Locate each line in the records containing "through". Copy it.

____ Information shown

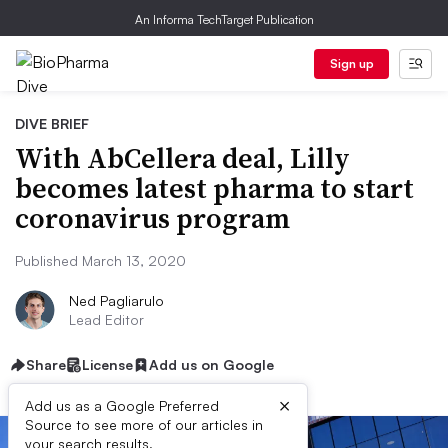
An Informa TechTarget Publication
Sign up
DIVE BRIEF
With AbCellera deal, Lilly
becomes latest pharma to start
coronavirus program
Published March 13, 2020
Ned Pagliarulo
Lead Editor
Share
License
Add us on Google
×
Add us as a Google Preferred
Source to see more of our articles in
your search results.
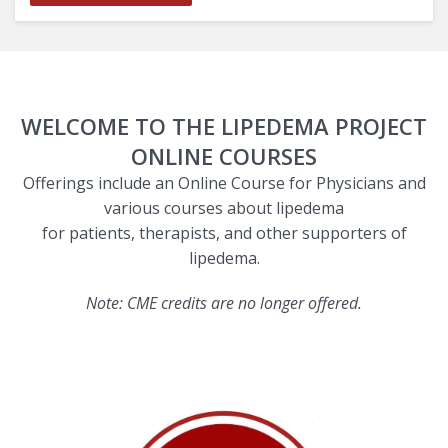
WELCOME TO THE LIPEDEMA PROJECT
ONLINE COURSES
Offerings include an Online Course for Physicians and
various courses about lipedema
for patients, therapists, and other supporters of
lipedema.
Note: CME credits are no longer offered.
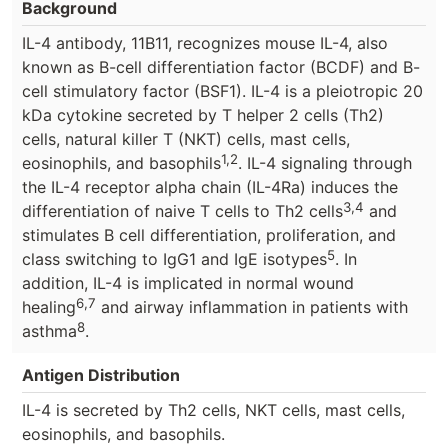
Background
IL-4 antibody, 11B11, recognizes mouse IL-4, also
known as B-cell differentiation factor (BCDF) and B-
cell stimulatory factor (BSF1). IL-4 is a pleiotropic 20
kDa cytokine secreted by T helper 2 cells (Th2)
cells, natural killer T (NKT) cells, mast cells,
1,2
eosinophils, and basophils
. IL-4 signaling through
the IL-4 receptor alpha chain (IL-4Ra) induces the
3,4
differentiation of naive T cells to Th2 cells
and
stimulates B cell differentiation, proliferation, and
5
class switching to IgG1 and IgE isotypes
. In
addition, IL-4 is implicated in normal wound
6,7
healing
and airway inflammation in patients with
8
asthma
.
Antigen Distribution
IL-4 is secreted by Th2 cells, NKT cells, mast cells,
eosinophils, and basophils.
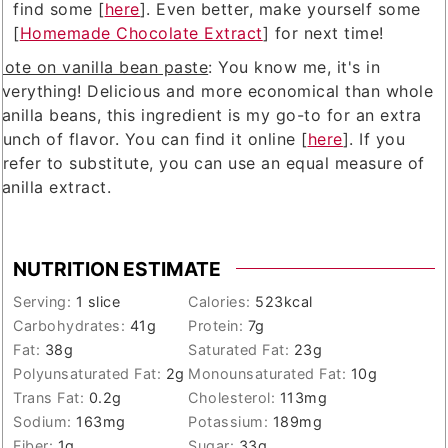
find some [
here
]. Even better, make yourself some
[
Homemade Chocolate Extract
] for next time!
Note on vanilla bean paste
: You know me, it's in
everything! Delicious and more economical than whole
anilla beans, this ingredient is my go-to for an extra
unch of flavor. You can find it online [
here
]. If you
prefer to substitute, you can use an equal measure of
anilla extract.
NUTRITION ESTIMATE
Serving:
1
slice
Calories:
523
kcal
Carbohydrates:
41
g
Protein:
7
g
Fat:
38
g
Saturated Fat:
23
g
Polyunsaturated Fat:
2
g
Monounsaturated Fat:
10
g
Trans Fat:
0.2
g
Cholesterol:
113
mg
Sodium:
163
mg
Potassium:
189
mg
Fiber:
1
g
Sugar:
33
g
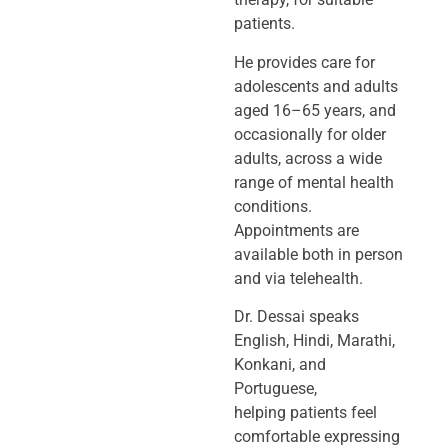
patients.
He provides care for
adolescents and adults
aged 16–65 years, and
occasionally
for older
adults, across a wide
range of mental health
conditions.
Appointments
are
available both in person
and via telehealth.
Dr. Dessai speaks
English, Hindi, Marathi,
Konkani, and
Portuguese,
helping
patients feel
comfortable expressing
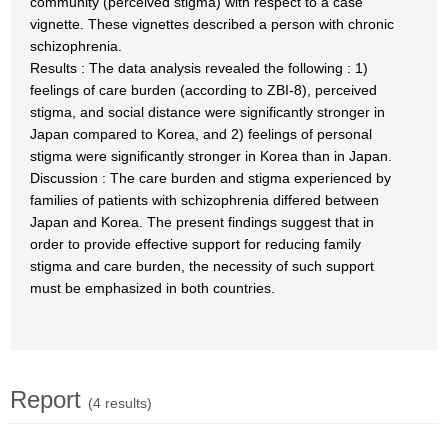
community (perceived stigma) with respect to a case
vignette. These vignettes described a person with chronic
schizophrenia.
Results : The data analysis revealed the following : 1)
feelings of care burden (according to ZBI-8), perceived
stigma, and social distance were significantly stronger in
Japan compared to Korea, and 2) feelings of personal
stigma were significantly stronger in Korea than in Japan.
Discussion : The care burden and stigma experienced by
families of patients with schizophrenia differed between
Japan and Korea. The present findings suggest that in
order to provide effective support for reducing family
stigma and care burden, the necessity of such support
must be emphasized in both countries.
Report
(4 results)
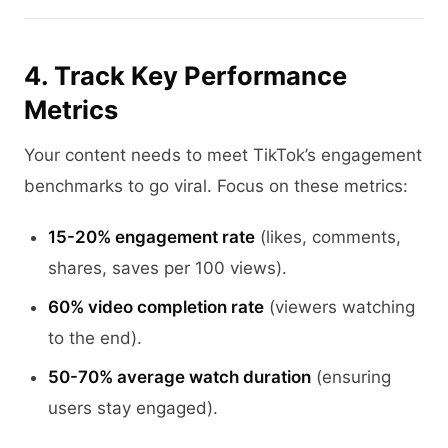
4. Track Key Performance
Metrics
Your content needs to meet TikTok’s engagement
benchmarks to go viral. Focus on these metrics:
15-20% engagement rate
(likes, comments,
shares, saves per 100 views).
60% video completion rate
(viewers watching
to the end).
50-70% average watch duration
(ensuring
users stay engaged).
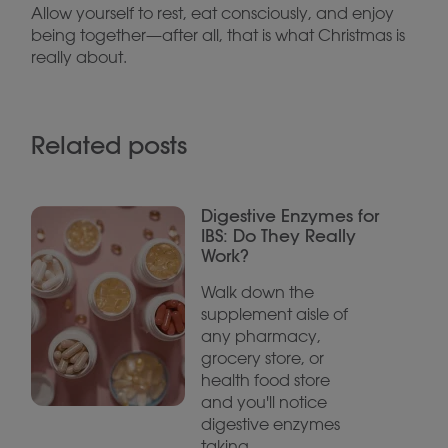
Allow yourself to rest, eat consciously, and enjoy
being together—after all, that is what Christmas is
really about.
Related posts
Digestive Enzymes for
IBS: Do They Really
Work?
Walk down the
supplement aisle of
any pharmacy,
grocery store, or
health food store
and you'll notice
digestive enzymes
taking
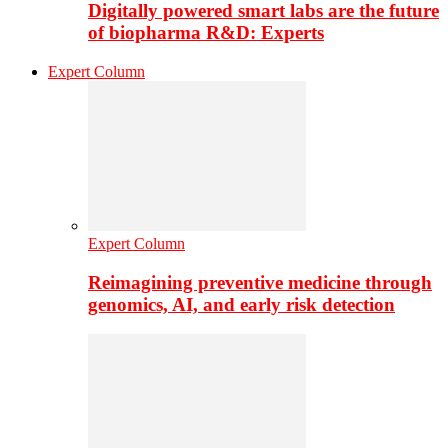
Digitally powered smart labs are the future
of biopharma R&D: Experts
Expert Column
Expert Column
Reimagining preventive medicine through
genomics, AI, and early risk detection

________

▸ **Output for this exercise**
. IL-4 signaling through
Reimagining preventive medicine through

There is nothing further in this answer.